Don't need another resolution
Bir başka kesin karara ihtiyacım yok.*
To feel as though I'm going somewhere, somewhere.
Bir yere, bir yere gidiyor gibi hissetmem için.
You said you needed me,
Bana ihtiyacın olduğunu söyledin,
Or at least that's what I thought.
Ya da en azından bu benim düşündüğümdü.
At times the memories
Bazen (bazı zamanlar) anılar
Seem to be knocking at my door.
Kapımı çalar gibi oluyor
I've seen the film a million times
Milyonlarca kez izlediğim bir film bu.
Feels like I wrote the storyline
Senaryoyu ben yazıyormuşum gibi hissettiriyor.
I refuse to replay
Tekrarlamayı reddediyorum..
The mistakes that we made yesterday.
Geçmişte yaptığımız hataları..(Dünün hatalarını)

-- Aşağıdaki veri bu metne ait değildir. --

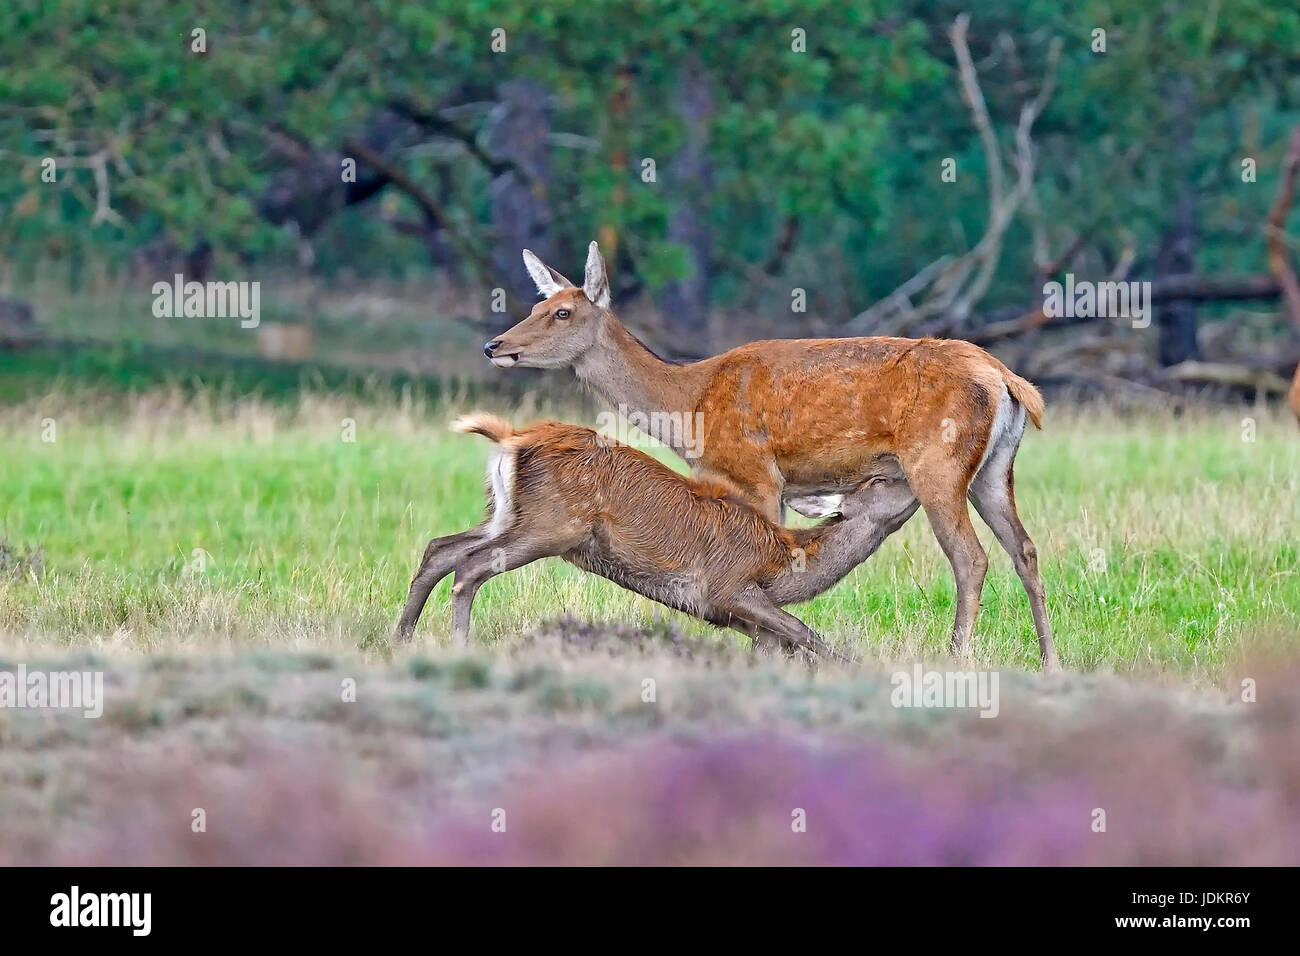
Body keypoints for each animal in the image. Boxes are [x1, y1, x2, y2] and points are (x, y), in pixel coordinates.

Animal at [483, 243, 1060, 671]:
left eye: (562, 311)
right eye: (534, 306)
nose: (495, 345)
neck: (686, 408)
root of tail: (1008, 381)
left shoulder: (751, 472)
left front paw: (765, 652)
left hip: (936, 464)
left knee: (970, 557)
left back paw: (957, 659)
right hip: (993, 470)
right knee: (1025, 549)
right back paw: (1050, 663)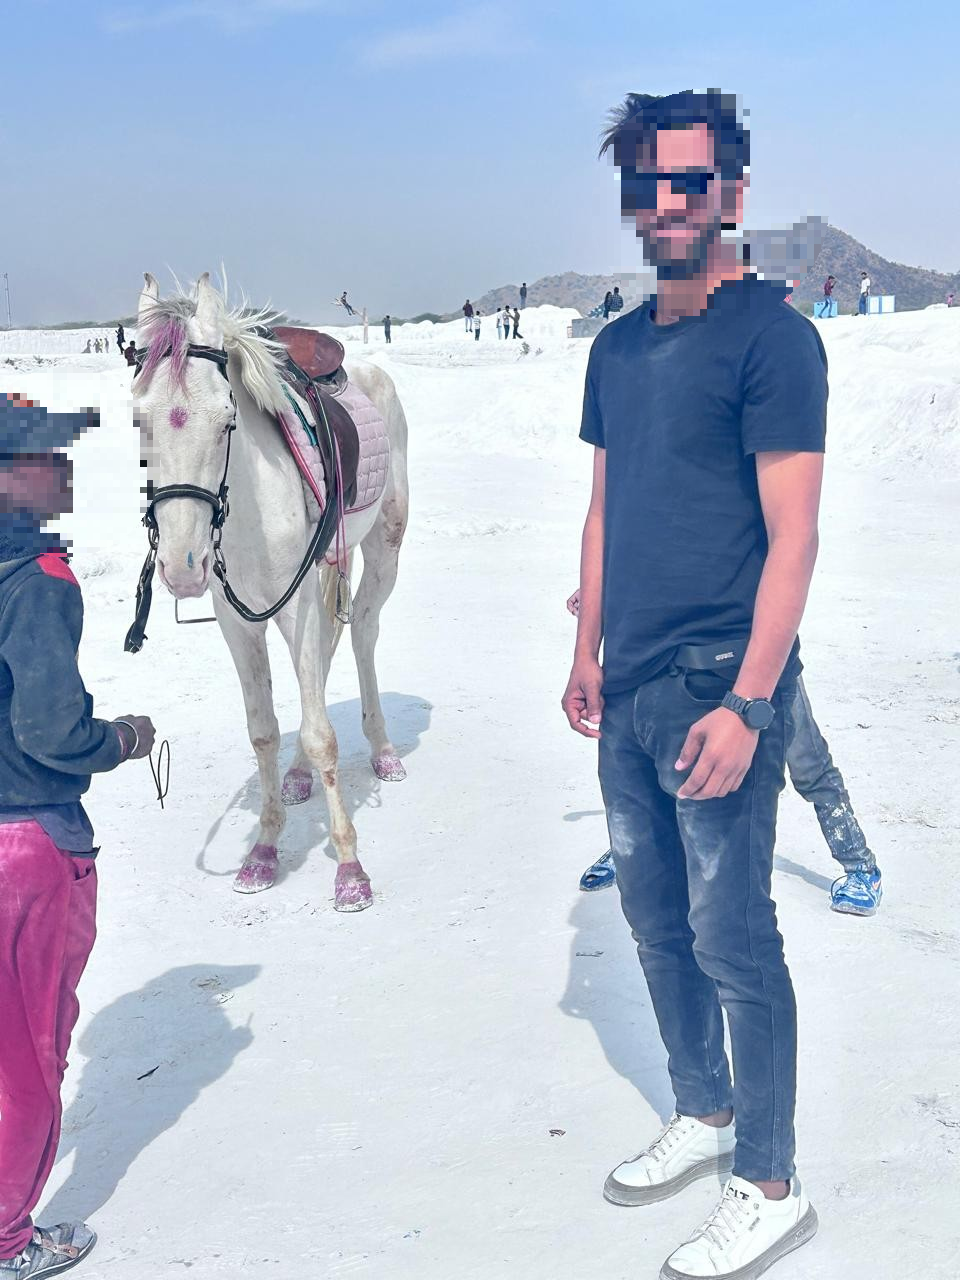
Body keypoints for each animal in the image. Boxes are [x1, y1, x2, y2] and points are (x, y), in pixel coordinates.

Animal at [131, 272, 409, 911]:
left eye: (227, 420)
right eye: (139, 421)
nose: (183, 566)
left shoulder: (297, 605)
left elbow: (320, 733)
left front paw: (350, 870)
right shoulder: (239, 621)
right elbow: (264, 732)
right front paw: (262, 850)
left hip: (384, 548)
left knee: (362, 634)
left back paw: (383, 751)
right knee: (328, 654)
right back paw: (300, 776)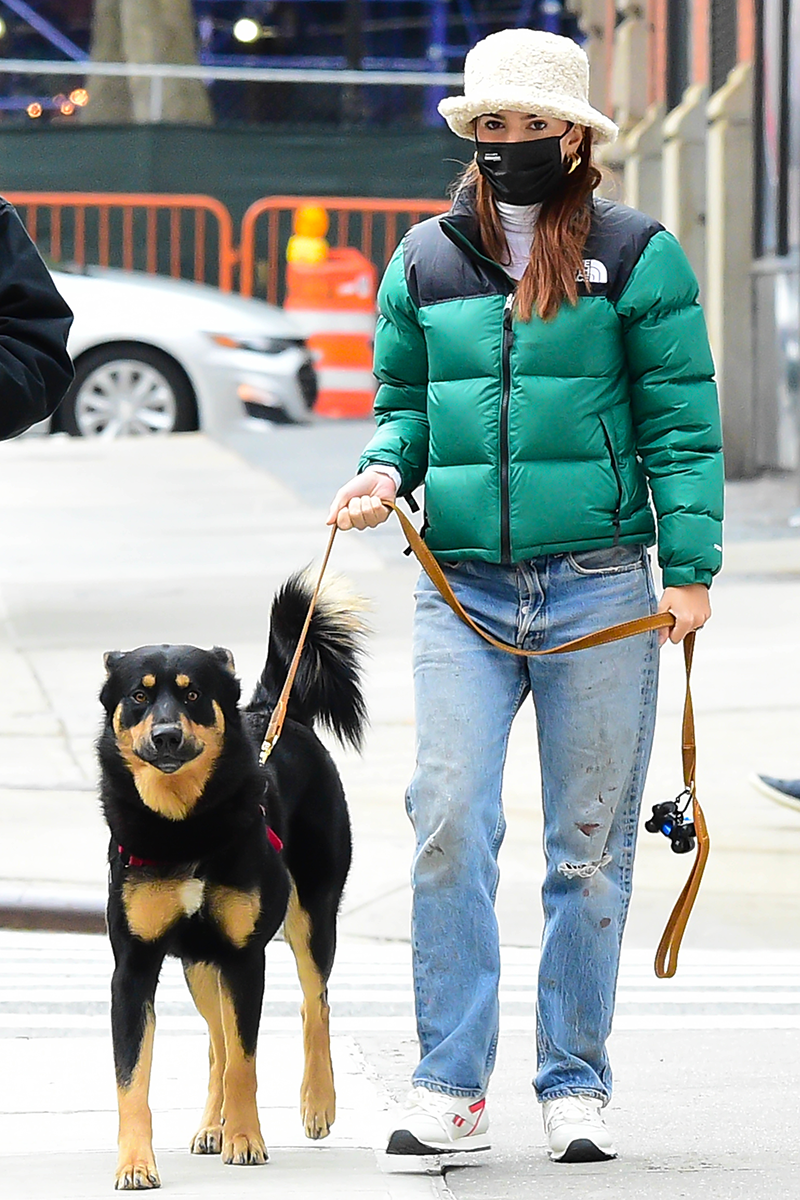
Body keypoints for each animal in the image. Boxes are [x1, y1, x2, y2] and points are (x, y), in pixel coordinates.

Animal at [97, 578, 367, 1190]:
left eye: (194, 695)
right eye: (139, 696)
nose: (166, 736)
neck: (184, 826)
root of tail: (272, 709)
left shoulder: (244, 957)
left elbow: (246, 1060)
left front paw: (246, 1139)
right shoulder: (133, 968)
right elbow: (133, 1079)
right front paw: (134, 1164)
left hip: (311, 917)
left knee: (314, 1004)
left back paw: (318, 1102)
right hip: (199, 962)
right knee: (216, 1044)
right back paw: (210, 1125)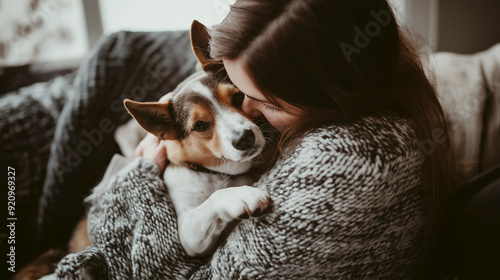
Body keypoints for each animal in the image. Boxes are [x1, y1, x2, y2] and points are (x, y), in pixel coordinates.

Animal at [14, 20, 274, 278]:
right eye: (199, 125)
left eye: (239, 97)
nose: (245, 138)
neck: (216, 174)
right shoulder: (188, 237)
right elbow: (213, 200)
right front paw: (242, 195)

I like to think I'm stronger now
Şu an daha güçlü olduğumu düşünmek iyi geliyor
Victim of common sense
Sağduyu kurbanıyım.
The truth is that I know
Ama gerçek şu ki,
I still confuse the past with the present tense
Hala geçmiş ile şimdiyi karıştırdığımın farkındayım.
Condensing what we had To a single frame
Yaşadıklarımızı tek bir kareye sıkıştırdım
That sticks in my mind
Beynime kazındı
When I try to move on
Ne zaman ilerlemeye çalışsam
The same image comes back every time
Aynı resim karşıma çıkıyor (Flashback)
They were yesterday's mistakes
Onlar dünün hatalarıydı
Yesterday's mistakes
Dünün hataları
I refuse to replay
Tekrarlamayı reddediyorum...
The mistakes that we made yesterday.
Geçmişte yaptığımız hataları..(Dünün hatalarını)
Forgive my selfishness
Bencilliğimi affet
I'd be grateful if you can
Eğer affedebilirsen memnun olurum.
Forget my ingratitude
Nankörlüğümü unut.
You think I'm twice the girl I am
Düşünüyorsun ki aynıyım , hala o kızım
They say we should forgive
Affetmemiz gerektiğini söylüyorlar.
But not forget
Ama unutma.
What has gone before
Öncesinde neler olduğunu
I refuse to replay
Tekrarlamayı reddediyorum...
The mistakes that we made yesterday.
Geçmişte yaptığımız hataları..(Dünün hatalarını)
And they were yesterday's mistakes
Ve onlar dünün hatalarıydı
Yesterday's mistakes
Dünün hataları
I refuse to replay the mistakes that we made yesterday
Geçmişte yaptığımız hataları..(Dünün hatalarını) Tekrarlamayı reddediyorum.